As a member of many international academic bodies, such as the International Association for Bridge and Structural Engineering, he has organized or participated in many conferences.

Briseghella's experience and global vision is valued by Fuzhou University. Aiming to enhance its teaching and research capacity as well as boost international exchanges, the university appointed him as dean of the college in July, setting a rare example.

"I really want to do my best and I want to do something for China. Enjoying a good life wasn't my purpose of coming here," he says, adding that he is aware of the high expectations that come with such a job.

He faces some practical challenges, including the language barrier, but he adapts quickly and is open to suggestions from colleagues.

"I'm the dean. But I am also a student and have lots to learn," Briseghella says.

"Sometimes problems may occur. But we solve them like those within a family."

Briseghella's predecessor, Chen, says cultural differences is an area where Briseghella's understanding will grow with time.

"He's adapting very well," Chen says. "He and the college have a solid mutual understanding."

Chen says Briseghella has brought significant changes to the college, not only in terms of new technology and teaching methods but also concepts, such as focus on sustainable development.

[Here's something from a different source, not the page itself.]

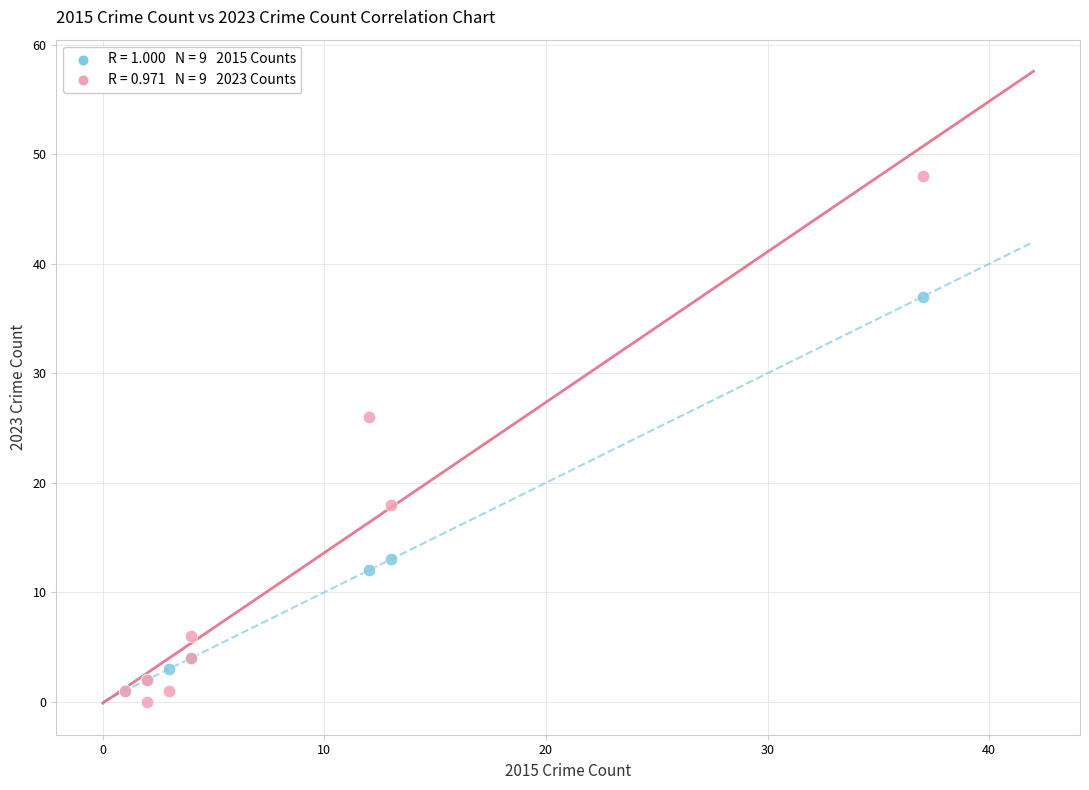

Across all series, what Y value is closest to 24?

26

According to Briseghella, although the university is not located in a big city like Beijing or Shanghai, it can still enhance its international competitiveness in different ways, such as by doing more joint projects with foreign organizations.

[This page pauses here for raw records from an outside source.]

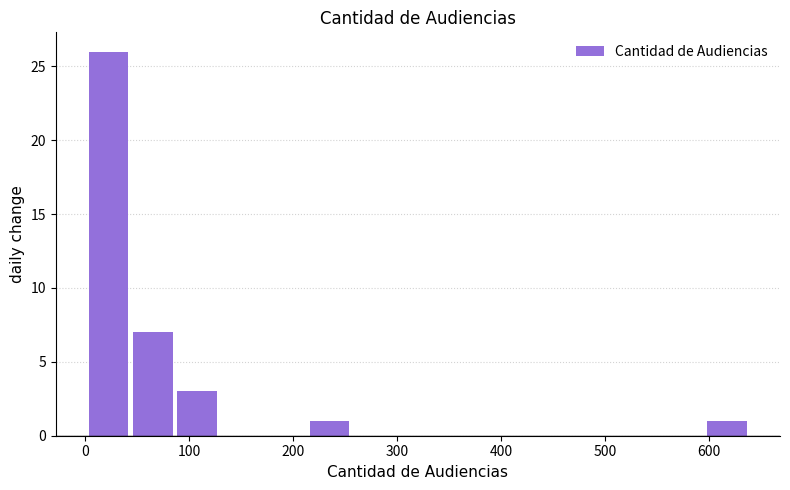

Reading left to right, transcribe this chart: for each bar, give the range it covers on the x-axis and its height. Neither the bar edges nor the heights are printed on the chart, so give them approximately, as read against the axes.

0 to 40: 26
40 to 90: 7
90 to 130: 3
130 to 170: 0
170 to 210: 0
210 to 260: 1
260 to 300: 0
300 to 340: 0
340 to 380: 0
380 to 430: 0
430 to 470: 0
470 to 510: 0
510 to 550: 0
550 to 600: 0
600 to 640: 1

"Internationalization doesn't simply mean more foreign faces. To innovate on research methods and learn advanced international management is most important," he says.

At his suggestion, a series of new measures are being adopted by the college. For example, it opened a marketing office, which has specialized functions such as helping faculty members apply for international cooperation projects.

He also invited professionals from Europe to train young Chinese researchers in presenting at international seminars.

He is head of the Sustainable and Innovative Bridge Engineering Research Center, a lab that is regarded as an important measure for the college's internationalization. The center not only does its own research but also introduces leading technologies from abroad. It has established joint research centers with international companies and universities.

The center now includes a number of researchers who have study or work experience overseas and also attracts exchange students from other countries.

Briseghella hopes it will serve as a platform for Chinese and international organizations seeking cooperation opportunities.

Pushing students

Briseghella has observed that China's technologies in bridge construction have improved fast, especially those related to building long bridges. But people in China seem to focus too much effort on ambitious projects, he jokes.

"Whether the project is big or not is not the most important (aspect). Innovation and quality are," says Briseghella, pointing out that in the future more attention should be paid to improve regular-size bridges, which are actually closely related to people's daily lives.

Briseghella's dedicated work won him the Friendship Award in 2013. The award is given to honor foreigners who have made significant contributions to China's economic and social development.

"I was surprised and honored," he says. "The award makes foreign experts like me really feel a part of China. It gives me lots of energy to work harder in the future."

Briseghella, whose contract lasts through 2019, says he hopes he can help the college realize its goals step by step.

Briseghella says he tries to maintain good relations with his students by having them participate in discussions and interactions.

"China is paying great attention to innovation nowadays. I hope I can do something with my students to push forward creativity," he says.

He is excited that his wife has decided to live with him in Fuzhou, with their two children.

He and his family have already toured many Chinese scenic attractions, such as the Great Wall in Beijing and the Terracotta Warriors museum in Northwest China's Xi'an city.

"It's important to have families together," says Briseghella, who is interested in China's history and culture and has started reading books about them.